● PROBLEM REQUIREMENTS
Write out the lines below word for word, leaving out the pictures.

● RECORDED DATA
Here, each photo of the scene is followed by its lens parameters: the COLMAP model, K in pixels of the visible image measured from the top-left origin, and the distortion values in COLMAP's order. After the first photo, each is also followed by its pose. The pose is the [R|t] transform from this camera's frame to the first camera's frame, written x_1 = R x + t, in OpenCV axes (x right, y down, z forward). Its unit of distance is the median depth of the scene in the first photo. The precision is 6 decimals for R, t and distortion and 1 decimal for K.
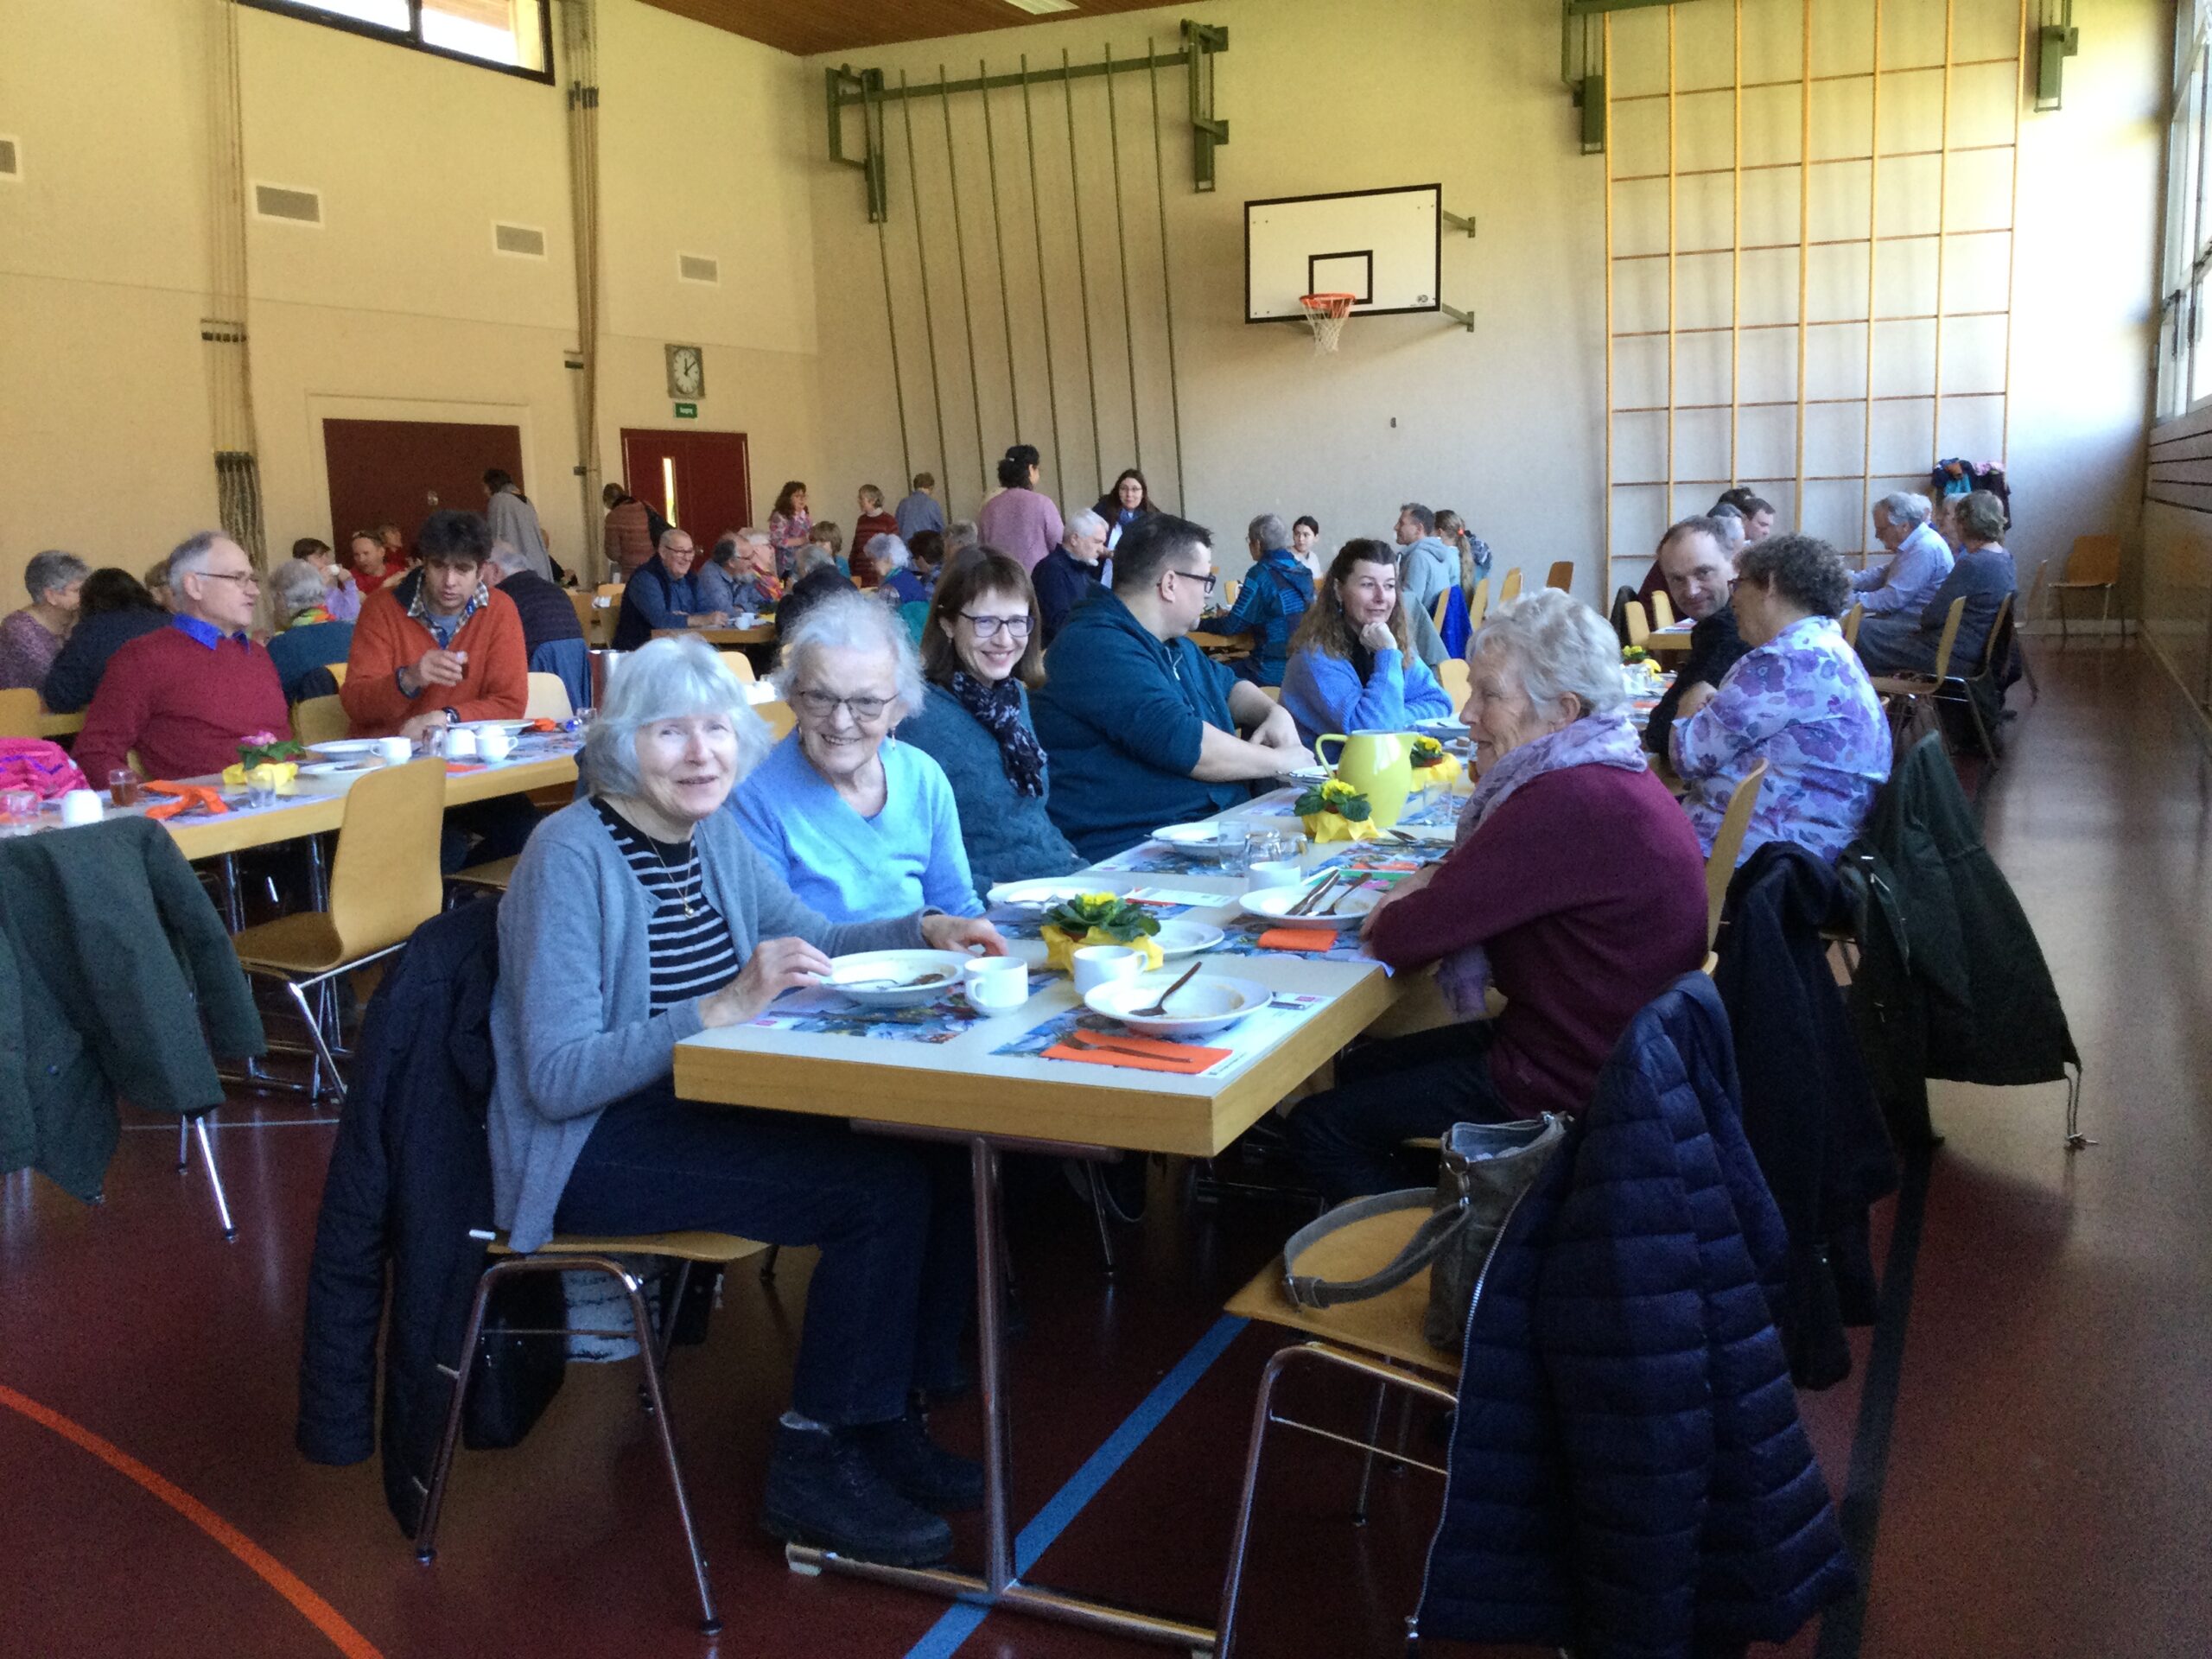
lens RADIAL K [[1978.2, 0, 1111.8], [0, 1978.2, 829.3], [0, 0, 1]] dist [0.036841, -0.019445]
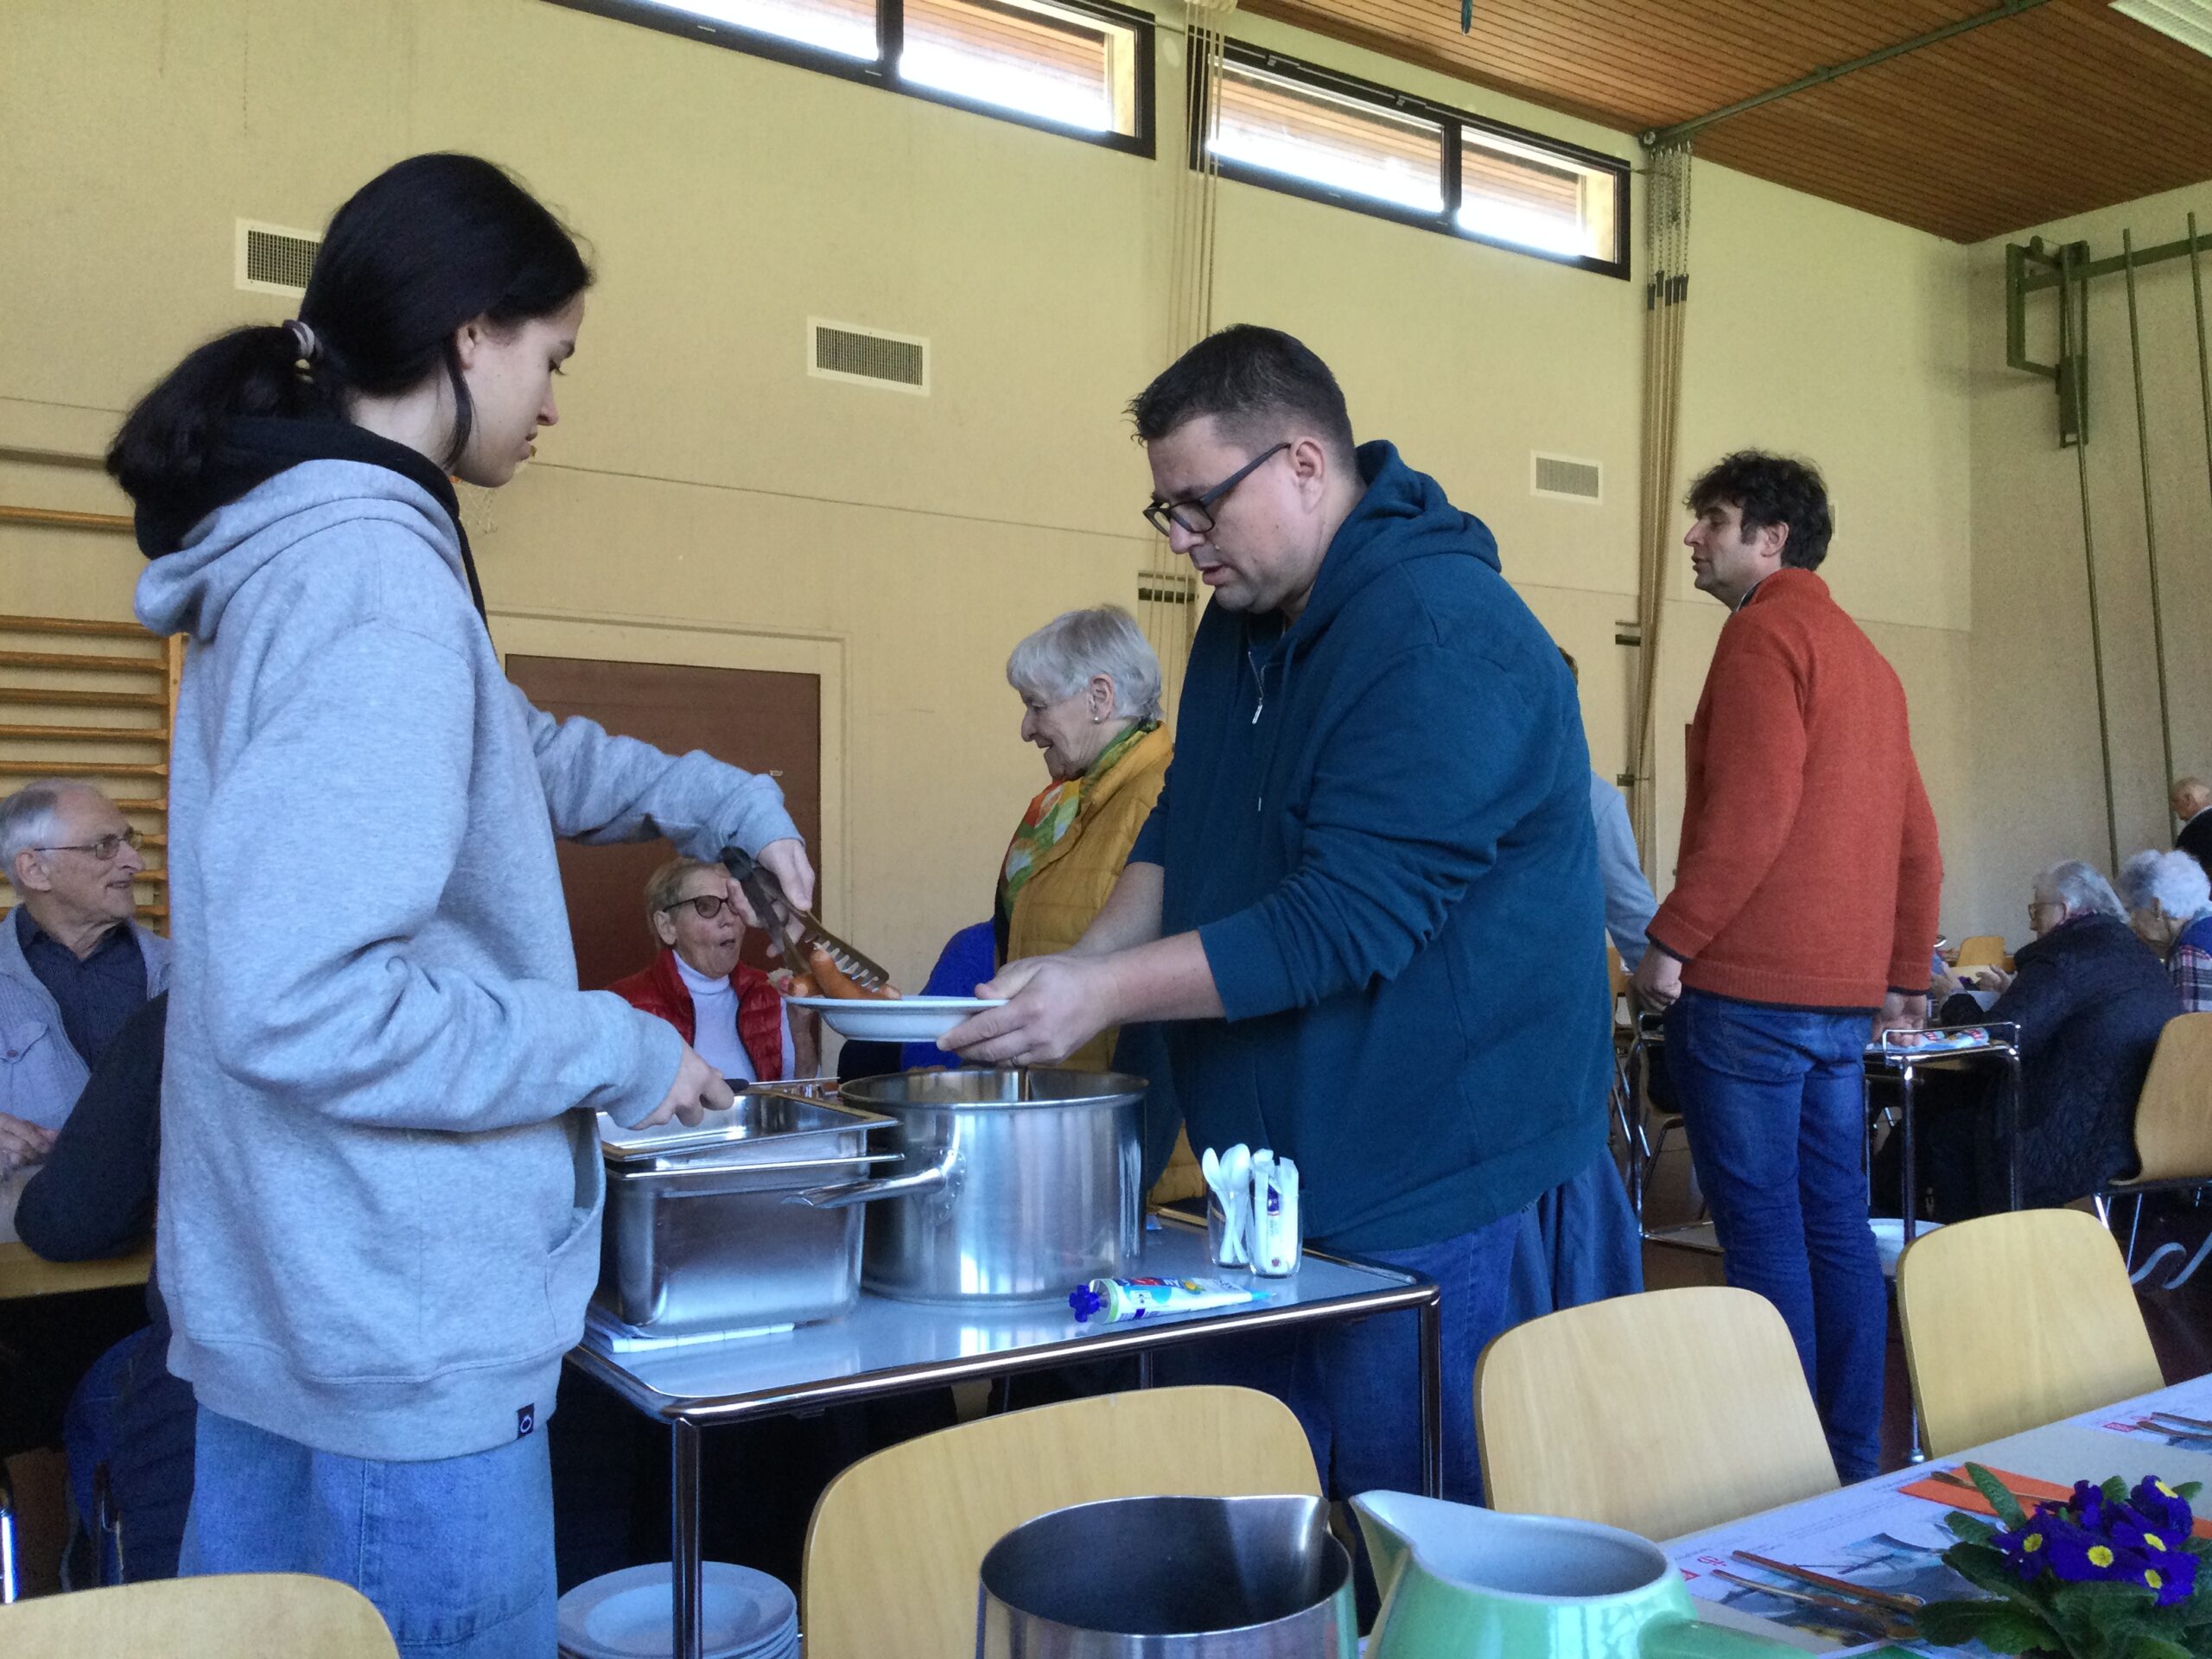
lens RADIAL K [[1978.2, 0, 1107.3], [0, 1978.2, 842.4], [0, 0, 1]] dist [0.036841, -0.019445]
pose [[0.866006, 0.021461, -0.499573, -0.067234], [-0.102653, 0.985429, -0.135616, -0.038862], [0.489383, 0.168727, 0.855591, 0.282612]]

● OUTPUT BELOW
Here, each photo of the scene is followed by its lens parameters: the COLMAP model, K in pixels of the visible image measured from the top-left origin, and the distortion values in COLMAP's order. After the first photo, each is also followed by its pose. The pose is the [R|t] transform from this camera's frame to the first camera's frame, written x_1 = R x + t, in OpenCV axes (x right, y down, z forward). Its unit of distance is the median depth of the scene in the first photo. The precision is 6 decimals for R, t and distortion and 1 decimal for K.
lens RADIAL K [[1978.2, 0, 1111.8], [0, 1978.2, 829.3], [0, 0, 1]] dist [0.036841, -0.019445]
lens RADIAL K [[1978.2, 0, 1107.3], [0, 1978.2, 842.4], [0, 0, 1]] dist [0.036841, -0.019445]
pose [[0.866006, 0.021461, -0.499573, -0.067234], [-0.102653, 0.985429, -0.135616, -0.038862], [0.489383, 0.168727, 0.855591, 0.282612]]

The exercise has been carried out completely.